Tito Danilo continues. “And later, he started selling.”
“But why?” Grace asks, desperate.
“Shabu is a hunger suppressant. You see, it is cheaper than food, so many of the poor start for this reason, and then they become addicted. As for why he started selling? Your guess is as good as mine. Maybe to make money to keep feeding his addiction.”
I close my eyes, as if doing so will rewind the story erasing everything Tito Danilo has just told us. As if it will stop the warping truth. I can't reconcile this version of Jun with the one I had come to know to love, to admire.
I nod and let my graze drift upward. A bird flits across the rafters to a nest high in the corner. It reminds me of when I heard the baby birds chirping outside the window the day that the puppy died in my hands. What was it Mom told me in that moment? Something about death making way for new life. But what new life has come from Jun's death? I don’t know.

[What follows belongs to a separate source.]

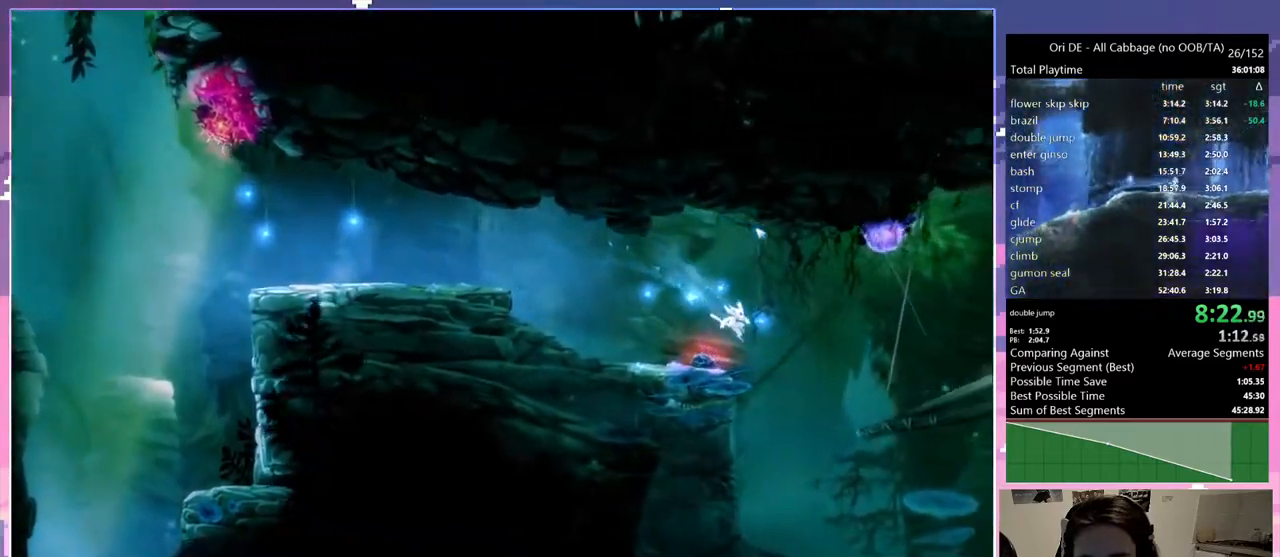
{"keys": [], "events": [[117, "d", "up"]]}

I imagine souls trapped overhead, bouncing against the steepled ceiling like invisible balloons whose strings have slipped from careless hands.
In the car with Tito Danilo and Grace on the way back to Lolo and Lola's, I think about how there's a new grief in remembering Jun now, knowing what eventually happened, knowing that he was more than my idea of him in ways I do not like, knowing that there's probably so much more I'll never know.
I was determined to find the truth. And I did—at least a piece of it. But was it worth it? What do I even do now?
This didn't play out how I thought it would.
I expected the truth to illuminate, to resurrect.
Not to ruin.
“Jun died a tragic death before his time. But that does not extinguish the good that he did on this earth. It lives on in the lives that he touched, and like a single candle's flame, it can grow and make what is dark light.” He pauses to let that sink in. “I invite each of you now to light your own candle from his, signifying that his goodness, his love, has multiplied through the ways he touched each of us, will continue to multiply through those we will go on touch.”